Tahap 1 pencegahan; tahap 2 perintah lisan; tahap 3 kendali tangan kosong lunak; tahap 4 kendali tangan kosong keras; tahap 5 kendali benda tumpul dan senjata kimia seperti gas air mata; dan tahap 6 dengan senjata api.
Dan tahapan itu harus berdasarkan tingkat ancaman. Pertanyaannya, dalam aksi kemarin, seberapa besar ancaman massa aksi atas masyarakat luas?
Alih-alih membubarkan massa, sepeda motor yang tidak berkaitan dengan aksi demonstrasi, menjadi target yang sebenarnya tak diperlukan.
Ini mencerminkan betapa polisi kita benar-benar ‘haus’ kekerasan. Dalam kepala hanya ingin memukul, memukul dan memukul.
Selasa sore kemarin, sejumlah personil dari Satuan Brimob mendatangi kediaman bayi yang menjadi korban dampak tembakan gas air mata di Akehuda.
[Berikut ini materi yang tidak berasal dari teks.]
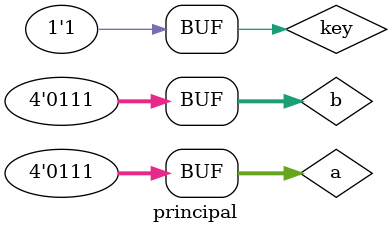
<source format=v>

module operation(output s,input [3:0]a, input[3:0]b);
	wire aux[3:0];
	xnor xnor1(aux[3],a[3],b[3]);
	xnor xnor2(aux[2],a[2],b[2]);
	xnor xnor3(aux[1],a[1],b[1]);
	xnor xnor4(aux[0],a[0],b[0]);
	
	and and1(s,aux[3],aux[2],aux[1],aux[0]);
	
endmodule//operation

module chave(s2, a, sinal);
	input a;
	input sinal;
	output s2;
	reg s2;
	
	always @(s2 or a or sinal)
	begin
		if(~sinal)
			s2 = a;
		else
			s2 = ~a;
	end
endmodule//chave

module principal;
	//definir dados
	reg[3:0]a;
	reg[3:0]b;
	wire s0;
	wire final;
	reg key;
	
	initial begin:start
		a = 4'b0000;
		b = 4'b0101;
		key = 1'b0;
	end
	
	//instanciar
	operation op1(s0,a,b);
	chave chave1(final,s0,key);
	
	initial begin:main
		$display("Exemplo0036 - Mateus Guilherme do Carmo Cruz - 427446");
		$display("LU's test - operações de igualdade e diferença selecionáveis");
		$display("key = 0 (equals), key = 1(different)");
		$display("key : a - b = s");
		$monitor("%b : %4b - %4b = %b", key, a, b, final);
		#1 key = 1'b1;
		#1 a = 4'b0111; b = 4'b0111; key = 1'b0;
		#1 key = 1'b1;
	end
endmodule//principal
</source>
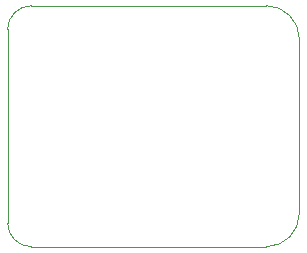
<source format=gm1>
G04 #@! TF.GenerationSoftware,KiCad,Pcbnew,5.1.5-52549c5~84~ubuntu19.10.1*
G04 #@! TF.CreationDate,2020-03-01T20:16:17+01:00*
G04 #@! TF.ProjectId,C245_conn,43323435-5f63-46f6-9e6e-2e6b69636164,rev?*
G04 #@! TF.SameCoordinates,Original*
G04 #@! TF.FileFunction,Profile,NP*
%FSLAX46Y46*%
G04 Gerber Fmt 4.6, Leading zero omitted, Abs format (unit mm)*
G04 Created by KiCad (PCBNEW 5.1.5-52549c5~84~ubuntu19.10.1) date 2020-03-01 20:16:17*
%MOMM*%
%LPD*%
G04 APERTURE LIST*
%ADD10C,0.050000*%
G04 APERTURE END LIST*
D10*
X124700000Y-117600000D02*
G75*
G02X121900000Y-120400000I-2800000J0D01*
G01*
X121900000Y-100000000D02*
G75*
G02X124700000Y-102800000I0J-2800000D01*
G01*
X99999999Y-102000000D02*
G75*
G02X102000000Y-99999999I2000001J0D01*
G01*
X102000000Y-120400001D02*
G75*
G02X99999999Y-118400000I0J2000001D01*
G01*
X121900000Y-120400000D02*
X102000000Y-120400000D01*
X124700000Y-102800000D02*
X124700000Y-117600000D01*
X102000000Y-100000000D02*
X121900000Y-100000000D01*
X99999999Y-102000000D02*
X99999999Y-118400000D01*
M02*

</source>
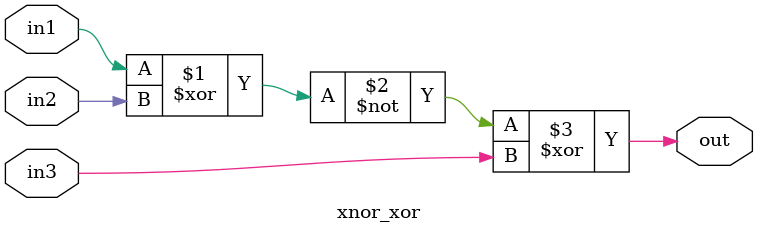
<source format=v>
module xnor_xor (
    input  wire in1,
    input  wire in2,
    input  wire in3,
    output wire out
);
    // TODO: Implement the logic here
    assign out = ~(in1 ^ in2) ^ in3;

endmodule
</source>
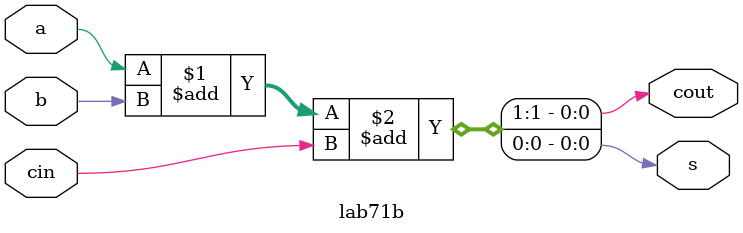
<source format=v>
`timescale 1ns / 1ps
module lab71b(input a, b, cin, output cout, s);
assign {cout, s} = a + b + cin;
endmodule
</source>
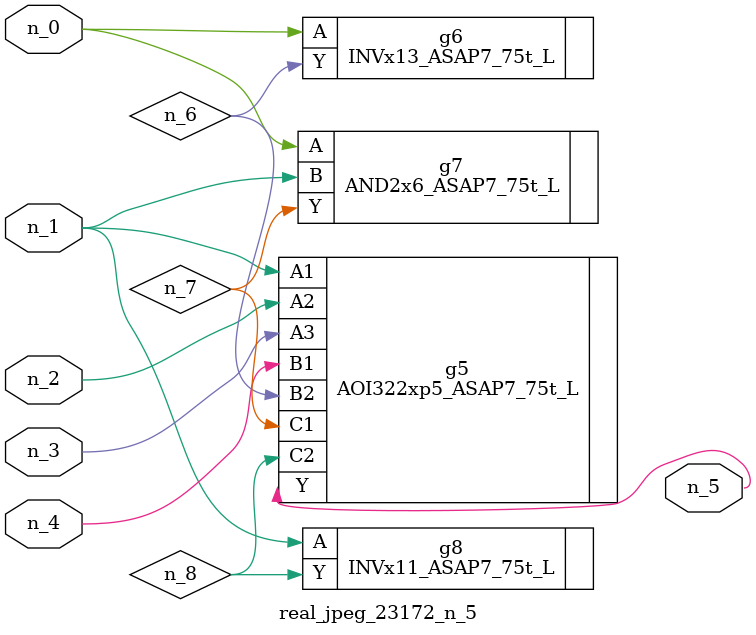
<source format=v>
module real_jpeg_23172_n_5 (n_4, n_0, n_1, n_2, n_3, n_5);

input n_4;
input n_0;
input n_1;
input n_2;
input n_3;

output n_5;

wire n_8;
wire n_6;
wire n_7;

INVx13_ASAP7_75t_L g6 ( 
.A(n_0),
.Y(n_6)
);

AND2x6_ASAP7_75t_L g7 ( 
.A(n_0),
.B(n_1),
.Y(n_7)
);

AOI322xp5_ASAP7_75t_L g5 ( 
.A1(n_1),
.A2(n_2),
.A3(n_3),
.B1(n_4),
.B2(n_6),
.C1(n_7),
.C2(n_8),
.Y(n_5)
);

INVx11_ASAP7_75t_L g8 ( 
.A(n_1),
.Y(n_8)
);


endmodule
</source>
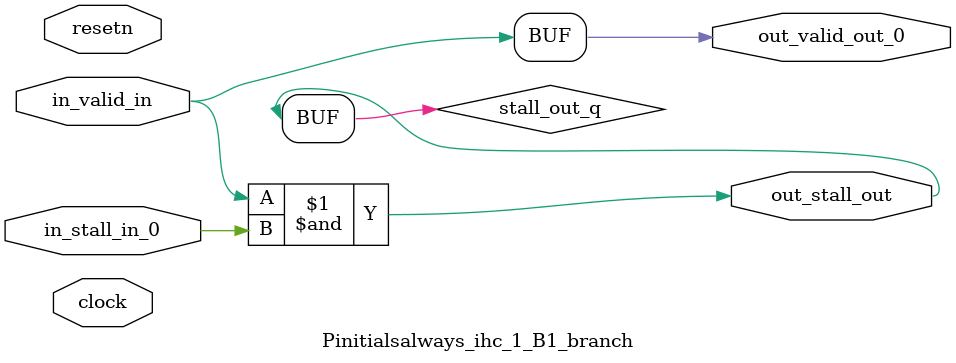
<source format=sv>



(* altera_attribute = "-name AUTO_SHIFT_REGISTER_RECOGNITION OFF; -name MESSAGE_DISABLE 10036; -name MESSAGE_DISABLE 10037; -name MESSAGE_DISABLE 14130; -name MESSAGE_DISABLE 14320; -name MESSAGE_DISABLE 15400; -name MESSAGE_DISABLE 14130; -name MESSAGE_DISABLE 10036; -name MESSAGE_DISABLE 12020; -name MESSAGE_DISABLE 12030; -name MESSAGE_DISABLE 12010; -name MESSAGE_DISABLE 12110; -name MESSAGE_DISABLE 14320; -name MESSAGE_DISABLE 13410; -name MESSAGE_DISABLE 113007; -name MESSAGE_DISABLE 10958" *)
module Pinitialsalways_ihc_1_B1_branch (
    input wire [0:0] in_stall_in_0,
    input wire [0:0] in_valid_in,
    output wire [0:0] out_stall_out,
    output wire [0:0] out_valid_out_0,
    input wire clock,
    input wire resetn
    );

    wire [0:0] stall_out_q;


    // stall_out(LOGICAL,6)
    assign stall_out_q = in_valid_in & in_stall_in_0;

    // out_stall_out(GPOUT,4)
    assign out_stall_out = stall_out_q;

    // out_valid_out_0(GPOUT,5)
    assign out_valid_out_0 = in_valid_in;

endmodule

</source>
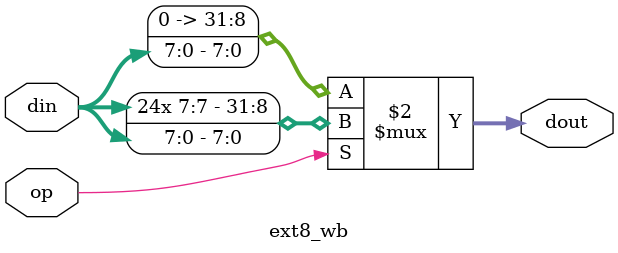
<source format=v>
module ext8_wb (op,din,dout);
   input         op;
   input [7:0]   din;
   output [31:0] dout;
   assign dout=(op==1'b0)?{24'h000000,din}:
               {{24{din[7]}},din};
endmodule
</source>
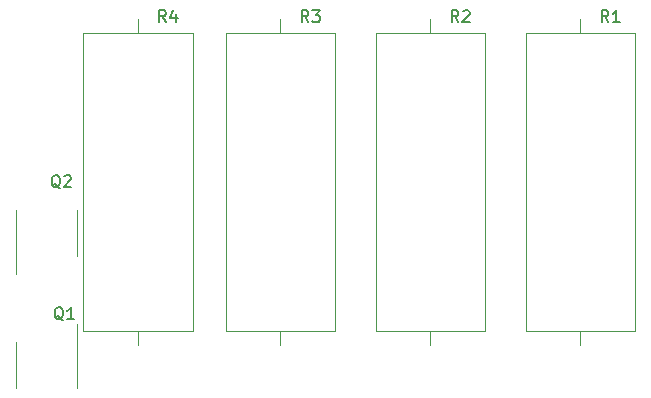
<source format=gto>
%TF.GenerationSoftware,KiCad,Pcbnew,(5.1.6)-1*%
%TF.CreationDate,2020-10-16T10:26:54-04:00*%
%TF.ProjectId,heater,68656174-6572-42e6-9b69-6361645f7063,rev?*%
%TF.SameCoordinates,Original*%
%TF.FileFunction,Legend,Top*%
%TF.FilePolarity,Positive*%
%FSLAX46Y46*%
G04 Gerber Fmt 4.6, Leading zero omitted, Abs format (unit mm)*
G04 Created by KiCad (PCBNEW (5.1.6)-1) date 2020-10-16 10:26:54*
%MOMM*%
%LPD*%
G01*
G04 APERTURE LIST*
%ADD10C,0.120000*%
%ADD11C,0.150000*%
G04 APERTURE END LIST*
D10*
%TO.C,Q2*%
X29698000Y-41148000D02*
X29698000Y-44598000D01*
X29698000Y-41148000D02*
X29698000Y-39198000D01*
X34818000Y-41148000D02*
X34818000Y-43098000D01*
X34818000Y-41148000D02*
X34818000Y-39198000D01*
%TO.C,Q1*%
X34818000Y-52324000D02*
X34818000Y-48874000D01*
X34818000Y-52324000D02*
X34818000Y-54274000D01*
X29698000Y-52324000D02*
X29698000Y-50374000D01*
X29698000Y-52324000D02*
X29698000Y-54274000D01*
%TO.C,R3*%
X52070000Y-50630000D02*
X52070000Y-49450000D01*
X52070000Y-23030000D02*
X52070000Y-24210000D01*
X56690000Y-49450000D02*
X56690000Y-24210000D01*
X47450000Y-49450000D02*
X56690000Y-49450000D01*
X47450000Y-24210000D02*
X47450000Y-49450000D01*
X56690000Y-24210000D02*
X47450000Y-24210000D01*
%TO.C,R2*%
X64770000Y-23030000D02*
X64770000Y-24210000D01*
X64770000Y-50630000D02*
X64770000Y-49450000D01*
X60150000Y-24210000D02*
X60150000Y-49450000D01*
X69390000Y-24210000D02*
X60150000Y-24210000D01*
X69390000Y-49450000D02*
X69390000Y-24210000D01*
X60150000Y-49450000D02*
X69390000Y-49450000D01*
%TO.C,R1*%
X77470000Y-23030000D02*
X77470000Y-24210000D01*
X77470000Y-50630000D02*
X77470000Y-49450000D01*
X72850000Y-24210000D02*
X72850000Y-49450000D01*
X82090000Y-24210000D02*
X72850000Y-24210000D01*
X82090000Y-49450000D02*
X82090000Y-24210000D01*
X72850000Y-49450000D02*
X82090000Y-49450000D01*
%TO.C,R4*%
X44625000Y-24210000D02*
X35385000Y-24210000D01*
X35385000Y-24210000D02*
X35385000Y-49450000D01*
X35385000Y-49450000D02*
X44625000Y-49450000D01*
X44625000Y-49450000D02*
X44625000Y-24210000D01*
X40005000Y-23030000D02*
X40005000Y-24210000D01*
X40005000Y-50630000D02*
X40005000Y-49450000D01*
%TO.C,Q2*%
D11*
X33432761Y-37377619D02*
X33337523Y-37330000D01*
X33242285Y-37234761D01*
X33099428Y-37091904D01*
X33004190Y-37044285D01*
X32908952Y-37044285D01*
X32956571Y-37282380D02*
X32861333Y-37234761D01*
X32766095Y-37139523D01*
X32718476Y-36949047D01*
X32718476Y-36615714D01*
X32766095Y-36425238D01*
X32861333Y-36330000D01*
X32956571Y-36282380D01*
X33147047Y-36282380D01*
X33242285Y-36330000D01*
X33337523Y-36425238D01*
X33385142Y-36615714D01*
X33385142Y-36949047D01*
X33337523Y-37139523D01*
X33242285Y-37234761D01*
X33147047Y-37282380D01*
X32956571Y-37282380D01*
X33766095Y-36377619D02*
X33813714Y-36330000D01*
X33908952Y-36282380D01*
X34147047Y-36282380D01*
X34242285Y-36330000D01*
X34289904Y-36377619D01*
X34337523Y-36472857D01*
X34337523Y-36568095D01*
X34289904Y-36710952D01*
X33718476Y-37282380D01*
X34337523Y-37282380D01*
%TO.C,Q1*%
X33686761Y-48553619D02*
X33591523Y-48506000D01*
X33496285Y-48410761D01*
X33353428Y-48267904D01*
X33258190Y-48220285D01*
X33162952Y-48220285D01*
X33210571Y-48458380D02*
X33115333Y-48410761D01*
X33020095Y-48315523D01*
X32972476Y-48125047D01*
X32972476Y-47791714D01*
X33020095Y-47601238D01*
X33115333Y-47506000D01*
X33210571Y-47458380D01*
X33401047Y-47458380D01*
X33496285Y-47506000D01*
X33591523Y-47601238D01*
X33639142Y-47791714D01*
X33639142Y-48125047D01*
X33591523Y-48315523D01*
X33496285Y-48410761D01*
X33401047Y-48458380D01*
X33210571Y-48458380D01*
X34591523Y-48458380D02*
X34020095Y-48458380D01*
X34305809Y-48458380D02*
X34305809Y-47458380D01*
X34210571Y-47601238D01*
X34115333Y-47696476D01*
X34020095Y-47744095D01*
%TO.C,R3*%
X54443333Y-23312380D02*
X54110000Y-22836190D01*
X53871904Y-23312380D02*
X53871904Y-22312380D01*
X54252857Y-22312380D01*
X54348095Y-22360000D01*
X54395714Y-22407619D01*
X54443333Y-22502857D01*
X54443333Y-22645714D01*
X54395714Y-22740952D01*
X54348095Y-22788571D01*
X54252857Y-22836190D01*
X53871904Y-22836190D01*
X54776666Y-22312380D02*
X55395714Y-22312380D01*
X55062380Y-22693333D01*
X55205238Y-22693333D01*
X55300476Y-22740952D01*
X55348095Y-22788571D01*
X55395714Y-22883809D01*
X55395714Y-23121904D01*
X55348095Y-23217142D01*
X55300476Y-23264761D01*
X55205238Y-23312380D01*
X54919523Y-23312380D01*
X54824285Y-23264761D01*
X54776666Y-23217142D01*
%TO.C,R2*%
X67143333Y-23312380D02*
X66810000Y-22836190D01*
X66571904Y-23312380D02*
X66571904Y-22312380D01*
X66952857Y-22312380D01*
X67048095Y-22360000D01*
X67095714Y-22407619D01*
X67143333Y-22502857D01*
X67143333Y-22645714D01*
X67095714Y-22740952D01*
X67048095Y-22788571D01*
X66952857Y-22836190D01*
X66571904Y-22836190D01*
X67524285Y-22407619D02*
X67571904Y-22360000D01*
X67667142Y-22312380D01*
X67905238Y-22312380D01*
X68000476Y-22360000D01*
X68048095Y-22407619D01*
X68095714Y-22502857D01*
X68095714Y-22598095D01*
X68048095Y-22740952D01*
X67476666Y-23312380D01*
X68095714Y-23312380D01*
%TO.C,R1*%
X79843333Y-23312380D02*
X79510000Y-22836190D01*
X79271904Y-23312380D02*
X79271904Y-22312380D01*
X79652857Y-22312380D01*
X79748095Y-22360000D01*
X79795714Y-22407619D01*
X79843333Y-22502857D01*
X79843333Y-22645714D01*
X79795714Y-22740952D01*
X79748095Y-22788571D01*
X79652857Y-22836190D01*
X79271904Y-22836190D01*
X80795714Y-23312380D02*
X80224285Y-23312380D01*
X80510000Y-23312380D02*
X80510000Y-22312380D01*
X80414761Y-22455238D01*
X80319523Y-22550476D01*
X80224285Y-22598095D01*
%TO.C,R4*%
X42378333Y-23312380D02*
X42045000Y-22836190D01*
X41806904Y-23312380D02*
X41806904Y-22312380D01*
X42187857Y-22312380D01*
X42283095Y-22360000D01*
X42330714Y-22407619D01*
X42378333Y-22502857D01*
X42378333Y-22645714D01*
X42330714Y-22740952D01*
X42283095Y-22788571D01*
X42187857Y-22836190D01*
X41806904Y-22836190D01*
X43235476Y-22645714D02*
X43235476Y-23312380D01*
X42997380Y-22264761D02*
X42759285Y-22979047D01*
X43378333Y-22979047D01*
%TD*%
M02*

</source>
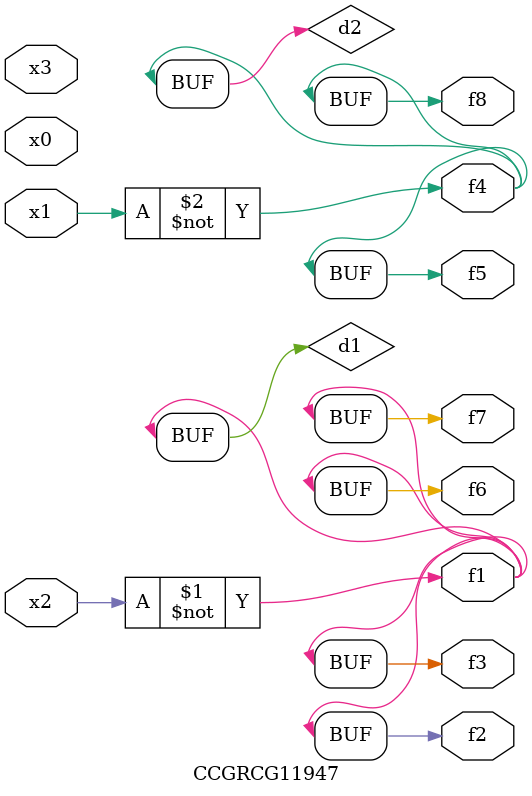
<source format=v>
module CCGRCG11947(
	input x0, x1, x2, x3,
	output f1, f2, f3, f4, f5, f6, f7, f8
);

	wire d1, d2;

	xnor (d1, x2);
	not (d2, x1);
	assign f1 = d1;
	assign f2 = d1;
	assign f3 = d1;
	assign f4 = d2;
	assign f5 = d2;
	assign f6 = d1;
	assign f7 = d1;
	assign f8 = d2;
endmodule

</source>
Salah satu petingginya tampak mengendong dan mencium bayi malang tersebut. Pemandangan itu ramai terlihat di story WhatsApp beberapa wartawan. Ini juga bagian paling “kampret” dalam keberpihakan jurnalisme.
Lalu bagaimana dengan ibu dan anak yang jatuh terpelanting dihantam water cannon? Di mana mereka sekarang? Apakah si anak tak menyimpan trauma atas insiden tersebut?
Insiden-insiden seperti ini harus dipandang krusial yang bersifat kelembagaan. Bukan diselesaikan secara personal lewat permintaan maaf. Itu pengecut!
Harus ada evaluasi menyeluruh dari hulu hingga hilir. Mulai dari sistem pendidikan, pelatihan, hingga pengawasan dan penindakan tegas. Perkap HAM Nomor 8 Tahun 2009 harus benar-benar diimplementasikan.
Polri sudah seharusnya mengubah polanya menjadi kultur sipil daripada mengedepankan gaya represif Orde Baru.
Sebab, sejarah mencatat bahwa kemarahan rakyat pada Soeharto akibat tindakan militerisme.
Merujuk penuturan Agus Mulyanto, “perlawanan itu serupa api, tak habis meski dibagi.”